'He who can, does. He who cannot, teaches,' said George Bernard Shaw. We all know the quote. It goes down just as well with teachers as this Oscar Wilde comment does with hacks: 'Journalism justifies its own existence by the great Darwinian principle of the survival of the vulgarest.'
A bold move, then, by the Teacher Training Agency to reference Shaw's condemnation of teaching in a new campaign which ends every execution with the strapline: 'Those who can, teach.'
The new campaign, executed by McCann-Erickson's Manchester office, has a spend of pounds 7 million and consists of a series of nine ads that aim to convey the professional benefits of teaching such as salaries, career advancement and training grants.
The new strategy is the brainchild of the TTA's new director of communications and marketing, Anna Campopiano. 'We want a stronger recruitment focused campaign,' she says.
Campopiano is looking to target the '45 percenters' - the group that might teach rather than the 50 per cent that never will or the 5 per cent that would teach regardless.
The work will be rolled out in the national and specialist press with online backup. The next stage will be cinema advertising starting on 22 December and TV spots six days later. Campopiano is hunting those looking for a change in career in the new year. Sue Little, managing director of McCanns' Manchester office, elaborates: 'In the past what was communicated was the worthiness of teaching as a profession. Now we are saying the mercenary side of your nature can also be catered for.'
Mercenary teachers? Greg Delaney, chairman of Delaney Lund Knox Warren, doesn't like the sound of that at all. 'It's very disappointing,' he says.

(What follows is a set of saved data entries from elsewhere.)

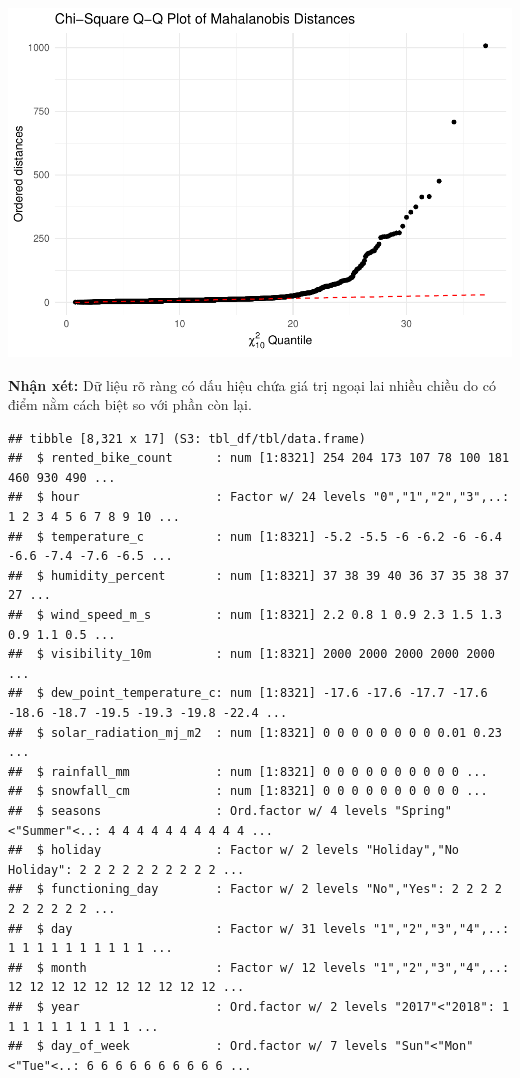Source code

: \documentclass[
  11pt,
  letterpaper,
]{article}
\begin{document}
\begin{center}\includegraphics[width=1.2\linewidth,]{Final_Project_files/figure-latex/Multivariate Outlier check-1} \end{center}

\textbf{Nhận xét:} Dữ liệu rõ ràng có dấu hiệu chứa giá trị ngoại lai nhiều chiều do có điểm nằm cách biệt so với phần còn lại.

\begin{verbatim}
## tibble [8,321 x 17] (S3: tbl_df/tbl/data.frame)
##  $ rented_bike_count      : num [1:8321] 254 204 173 107 78 100 181 460 930 490 ...
##  $ hour                   : Factor w/ 24 levels "0","1","2","3",..: 1 2 3 4 5 6 7 8 9 10 ...
##  $ temperature_c          : num [1:8321] -5.2 -5.5 -6 -6.2 -6 -6.4 -6.6 -7.4 -7.6 -6.5 ...
##  $ humidity_percent       : num [1:8321] 37 38 39 40 36 37 35 38 37 27 ...
##  $ wind_speed_m_s         : num [1:8321] 2.2 0.8 1 0.9 2.3 1.5 1.3 0.9 1.1 0.5 ...
##  $ visibility_10m         : num [1:8321] 2000 2000 2000 2000 2000 ...
##  $ dew_point_temperature_c: num [1:8321] -17.6 -17.6 -17.7 -17.6 -18.6 -18.7 -19.5 -19.3 -19.8 -22.4 ...
##  $ solar_radiation_mj_m2  : num [1:8321] 0 0 0 0 0 0 0 0 0.01 0.23 ...
##  $ rainfall_mm            : num [1:8321] 0 0 0 0 0 0 0 0 0 0 ...
##  $ snowfall_cm            : num [1:8321] 0 0 0 0 0 0 0 0 0 0 ...
##  $ seasons                : Ord.factor w/ 4 levels "Spring"<"Summer"<..: 4 4 4 4 4 4 4 4 4 4 ...
##  $ holiday                : Factor w/ 2 levels "Holiday","No Holiday": 2 2 2 2 2 2 2 2 2 2 ...
##  $ functioning_day        : Factor w/ 2 levels "No","Yes": 2 2 2 2 2 2 2 2 2 2 ...
##  $ day                    : Factor w/ 31 levels "1","2","3","4",..: 1 1 1 1 1 1 1 1 1 1 ...
##  $ month                  : Factor w/ 12 levels "1","2","3","4",..: 12 12 12 12 12 12 12 12 12 12 ...
##  $ year                   : Ord.factor w/ 2 levels "2017"<"2018": 1 1 1 1 1 1 1 1 1 1 ...
##  $ day_of_week            : Ord.factor w/ 7 levels "Sun"<"Mon"<"Tue"<..: 6 6 6 6 6 6 6 6 6 6 ...
\end{verbatim}
\end{document}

Delaney Lund produced the TTA's previous campaign, the award-winning 'No one forgets a good teacher' series, which included prominent figures such as Tony Blair reminiscing about their favourite educators. 'It was unarguable. Teachers themselves were proud of it. What they are suggesting now simply isn't true.'
Delaney accuses McCanns' campaign of lacking emotional engagement and having, as a result, a cold approach. He continues: 'To sell teaching as a litany of different skill sets is wrong. Teaching isn't a career decision about money and status - it's about the difference you can make.'
Delaney says his agency's refusal to stray from its emotional stance was the reason it lost the account: 'We didn't waver and I'm proud of that. They didn't understand the necessity for emotional connection in recruitment.'
Campopiano counters: 'McCann showed a better understanding of the brief and the direction in which we were taking it.'
Gary Duckworth, chairman of Duckworth Finn Grubb Waters, evaluates the two efforts: ''Those who can' seems to be built on the idea that people have something within themselves and that teaching can liberate it. The previous campaign was charming and true, I'm not sure it was so motivating.'
So who's got the right approach? Campopiano says that since McCanns took over in May, enquires have doubled. But this campaign tackles the real test - turning these enquiries into teachers.